__EXERCISE__:
Write out the data below exactly, from its first line to the line containing "(727, 82) none", that line included.

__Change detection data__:
[Start of Attachment]

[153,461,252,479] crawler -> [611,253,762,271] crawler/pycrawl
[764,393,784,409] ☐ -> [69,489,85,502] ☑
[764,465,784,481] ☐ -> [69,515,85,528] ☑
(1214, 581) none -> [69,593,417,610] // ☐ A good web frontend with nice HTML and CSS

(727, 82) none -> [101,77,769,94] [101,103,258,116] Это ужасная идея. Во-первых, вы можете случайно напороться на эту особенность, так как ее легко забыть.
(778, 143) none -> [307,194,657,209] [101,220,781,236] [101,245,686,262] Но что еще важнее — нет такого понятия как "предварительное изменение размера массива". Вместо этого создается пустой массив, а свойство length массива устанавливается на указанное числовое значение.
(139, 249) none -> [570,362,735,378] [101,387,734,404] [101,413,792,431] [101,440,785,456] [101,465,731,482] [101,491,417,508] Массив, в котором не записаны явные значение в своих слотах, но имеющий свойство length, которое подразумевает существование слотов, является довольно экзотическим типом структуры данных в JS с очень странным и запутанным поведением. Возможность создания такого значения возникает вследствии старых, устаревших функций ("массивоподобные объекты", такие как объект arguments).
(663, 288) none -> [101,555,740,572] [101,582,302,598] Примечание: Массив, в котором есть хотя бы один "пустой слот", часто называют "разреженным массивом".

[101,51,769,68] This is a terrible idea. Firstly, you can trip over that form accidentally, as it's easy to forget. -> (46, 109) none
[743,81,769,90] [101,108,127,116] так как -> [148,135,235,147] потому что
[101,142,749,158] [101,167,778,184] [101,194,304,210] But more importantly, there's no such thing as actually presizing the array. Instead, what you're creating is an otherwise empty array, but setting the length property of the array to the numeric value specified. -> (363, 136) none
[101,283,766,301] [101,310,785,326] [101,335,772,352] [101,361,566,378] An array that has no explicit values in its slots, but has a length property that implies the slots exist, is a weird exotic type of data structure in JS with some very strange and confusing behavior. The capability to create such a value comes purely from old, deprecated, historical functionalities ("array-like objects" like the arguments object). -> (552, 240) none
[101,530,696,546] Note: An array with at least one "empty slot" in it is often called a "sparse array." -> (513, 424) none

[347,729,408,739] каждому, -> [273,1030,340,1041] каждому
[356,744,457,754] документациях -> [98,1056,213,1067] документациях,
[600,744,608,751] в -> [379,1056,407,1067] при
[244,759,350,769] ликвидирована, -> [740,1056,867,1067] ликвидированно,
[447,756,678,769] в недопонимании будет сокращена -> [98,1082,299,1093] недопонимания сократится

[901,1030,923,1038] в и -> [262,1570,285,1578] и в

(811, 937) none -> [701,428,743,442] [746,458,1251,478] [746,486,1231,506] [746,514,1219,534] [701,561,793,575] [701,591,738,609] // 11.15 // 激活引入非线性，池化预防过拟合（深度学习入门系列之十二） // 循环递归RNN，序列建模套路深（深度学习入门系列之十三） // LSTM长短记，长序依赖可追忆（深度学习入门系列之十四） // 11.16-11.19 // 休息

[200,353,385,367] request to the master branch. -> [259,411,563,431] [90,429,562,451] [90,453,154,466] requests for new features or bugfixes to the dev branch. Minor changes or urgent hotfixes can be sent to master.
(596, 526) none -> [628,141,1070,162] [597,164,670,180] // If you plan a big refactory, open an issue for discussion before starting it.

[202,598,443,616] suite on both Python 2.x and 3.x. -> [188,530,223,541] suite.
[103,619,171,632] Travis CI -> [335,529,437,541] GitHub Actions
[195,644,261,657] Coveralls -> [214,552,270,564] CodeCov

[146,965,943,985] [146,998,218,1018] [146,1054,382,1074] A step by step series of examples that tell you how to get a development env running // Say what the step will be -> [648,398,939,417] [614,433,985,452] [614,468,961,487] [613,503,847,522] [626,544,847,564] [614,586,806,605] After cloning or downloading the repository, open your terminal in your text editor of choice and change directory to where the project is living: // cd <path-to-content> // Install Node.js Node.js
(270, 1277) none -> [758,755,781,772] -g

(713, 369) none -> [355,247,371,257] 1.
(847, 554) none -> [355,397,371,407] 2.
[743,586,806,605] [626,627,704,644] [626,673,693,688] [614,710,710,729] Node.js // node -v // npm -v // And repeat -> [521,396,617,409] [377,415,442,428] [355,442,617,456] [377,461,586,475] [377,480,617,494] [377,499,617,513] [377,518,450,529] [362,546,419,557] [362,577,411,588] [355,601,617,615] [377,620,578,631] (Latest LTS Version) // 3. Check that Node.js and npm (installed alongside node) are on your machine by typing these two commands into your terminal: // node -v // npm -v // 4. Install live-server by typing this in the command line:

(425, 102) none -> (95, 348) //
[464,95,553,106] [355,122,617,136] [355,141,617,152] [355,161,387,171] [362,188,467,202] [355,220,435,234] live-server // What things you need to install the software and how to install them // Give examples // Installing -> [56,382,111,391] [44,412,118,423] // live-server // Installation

[End of Attachment]

__OUTPUT FOR THIS TASK__:
[153,461,252,479] crawler -> [611,253,762,271] crawler/pycrawl
[764,393,784,409] ☐ -> [69,489,85,502] ☑
[764,465,784,481] ☐ -> [69,515,85,528] ☑
(1214, 581) none -> [69,593,417,610] // ☐ A good web frontend with nice HTML and CSS

(727, 82) none -> [101,77,769,94] [101,103,258,116] Это ужасная идея. Во-первых, вы можете случайно напороться на эту особенность, так как ее легко забыть.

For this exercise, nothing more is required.